In November 2013, the Company issued 1,495,000 shares of its Series B Preferred Stock to certain accredited investors pursuant to subscription agreements in exchange for a total of $5,980,000 in cash less cash fees of $496,854.  The investors also received Warrants to purchase 6,976,667 shares of the Company’s Common Stock for $0.30 per share.
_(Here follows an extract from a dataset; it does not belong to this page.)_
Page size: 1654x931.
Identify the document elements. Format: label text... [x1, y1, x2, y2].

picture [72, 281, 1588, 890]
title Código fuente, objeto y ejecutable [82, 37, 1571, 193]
The Company also issued 1,235,867 warrants to Merriman Capital in connection with the investment.  The total value of all such Warrants, $1,117,163, was recorded against Additional Paid In Capital.

 

In November 2013, the Company issued 264,423 shares of its Series B Preferred Stock to holders of $975,434 in outstanding convertible notes payable, lenders fees and accrued interest upon receiving conversion notices on the underlying notes.  In addition, investors received Warrants to purchase 1,138,070 shares of the Company’s Common Stock for $0.30 per share.  The total value of these Warrants, $151,774, was recorded against Additional Paid In Capital.  In addition, $64,970 of liability associated with a derivative on certain of the notes was recorded to Additional Paid In Capital.

 

In December 2013, the Company issued 17,500 shares of its Series B Preferred Stock to certain directors on its Board of Directors in exchange for $70,000 in outstanding board fees.  In addition, the directors also received Warrants to purchase 81,667 shares of the Company’s Common Stock for $0.30 per share.